Carburants : Depuis Athènes, Emmanuel Macron fait le point sur l’hypothèse d’une « pénurie » en France

Pas un « scénario du pire ». Le président Emmanuel Macron a assuré samedi à Athènes que la guerre au Moyen-Orient ne laissait aujourd’hui « envisager aucune pénurie » de carburant en France, mettant en garde contre les scénarios qui risquent de provoquer des « comportements de panique ».

« La situation est contrôlée »

Le patron du géant énergétique français TotalEnergies Patrick Pouyanné avait estimé vendredi que si le blocage du détroit d’Ormuz, dans le Golfe, perdurait « encore deux ou trois mois », la France entrerait « dans une ère de pénurie énergétique ». « On n’est pas dans le scénario qui est un des scénarios du pire que vous avez décrit, qui n’est aujourd’hui pas le plus probable et qu’il ne m’appartient pas de commenter », a affirmé le président français, interrogé sur cette hypothèse lors d’une conférence de presse dans le cadre de sa visite à Athènes.

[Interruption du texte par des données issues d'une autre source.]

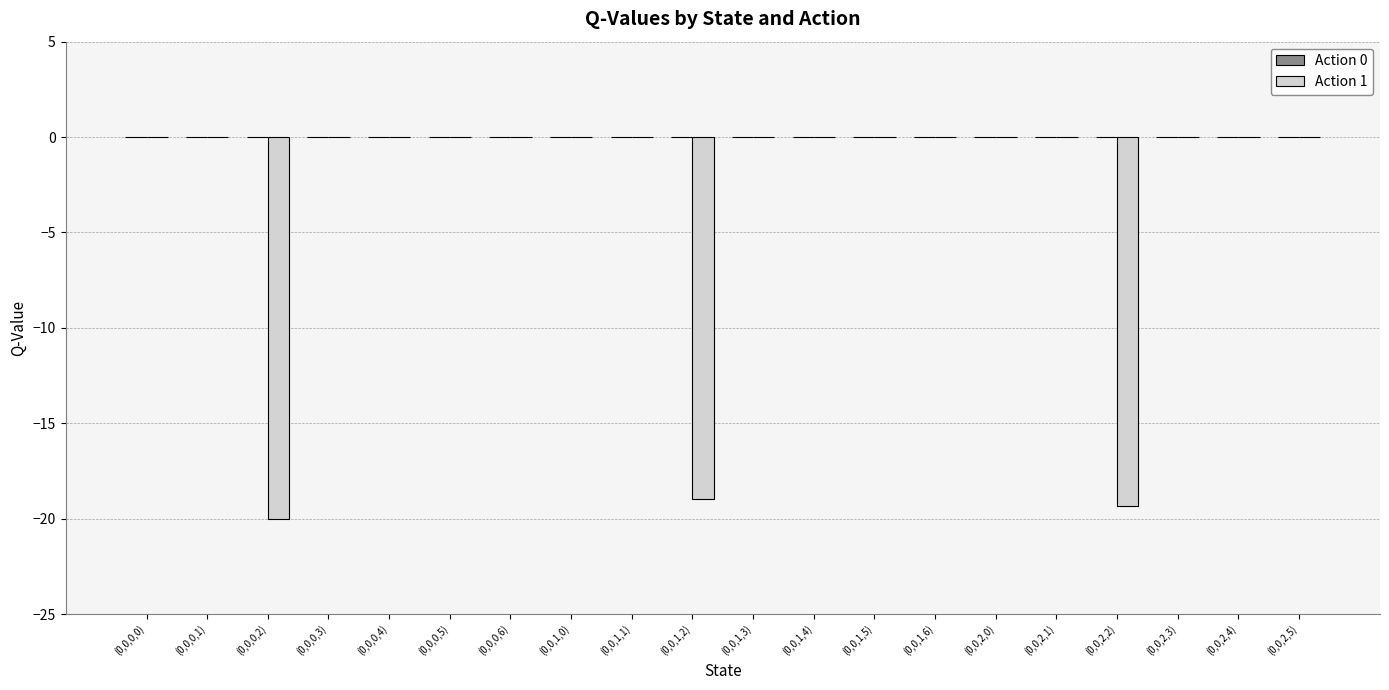

Which has a higher value, (0,0,2,2) or (0,0,0,3)?

(0,0,0,3)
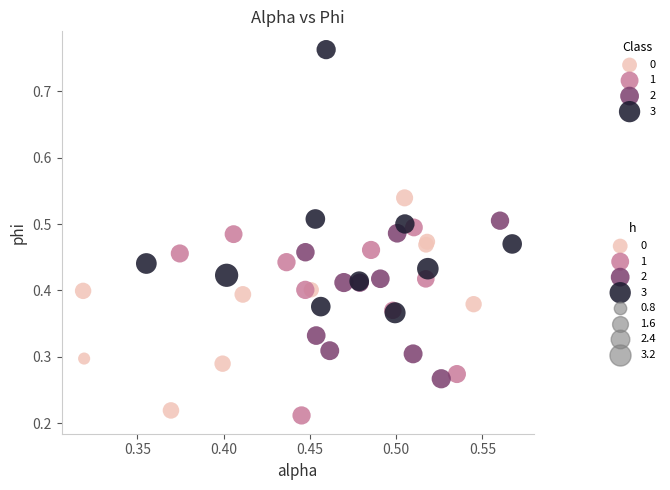

Which series reaches the minimum Y coordinate?

1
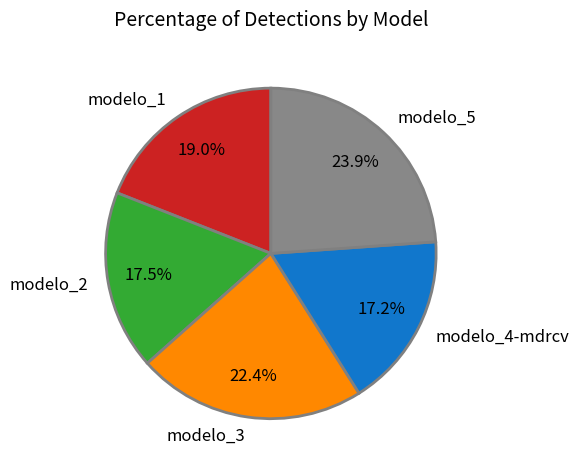

What is the ratio of the value at modelo_4-mdrcv to the value at modelo_2?

1.0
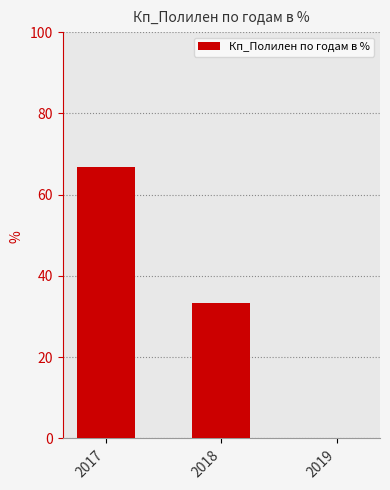

What is the sum of all values?

100.0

Selon lui, « la pire des choses, dans ces moments-là où il y a des tensions, de l’incertitude géopolitique, c’est que ces tensions soient accrues par des comportements de panique ». « Et bien souvent, la pénurie, on la crée par ces comportements de panique eux-mêmes », a-t-il estimé. « Je crois pouvoir vous dire à ce stade que la situation est contrôlée », malgré l’impact sur les prix, et qu’« aujourd’hui, la situation ne nous fait envisager aucune pénurie », a encore affirmé Emmanuel Macron.

Une hausse de l’inflation

Depuis le début de la guerre au Moyen-Orient fin février, la navigation dans le détroit d’Ormuz – où transite habituellement un cinquième du pétrole et du gaz consommés dans le monde – est quasiment paralysée par l’Iran, un blocus auquel s’ajoute celui décidé par le président américain Donald Trump sur les ports iraniens.

Le conflit a également entraîné une hausse de l’inflation dans de nombreuses régions, notamment dans la zone euro où elle a été révisée en hausse en mars, à 2,6 % sur un an contre 2,5 % initialement annoncé, atteignant ainsi son plus haut niveau depuis juillet 2024.

Il s’agit d’une forte progression par rapport à février, où l’inflation ressortait à 1,9 %, les prix ayant été tirés à la hausse le mois dernier par le conflit au Moyen-Orient et l’envolée du pétrole et du gaz.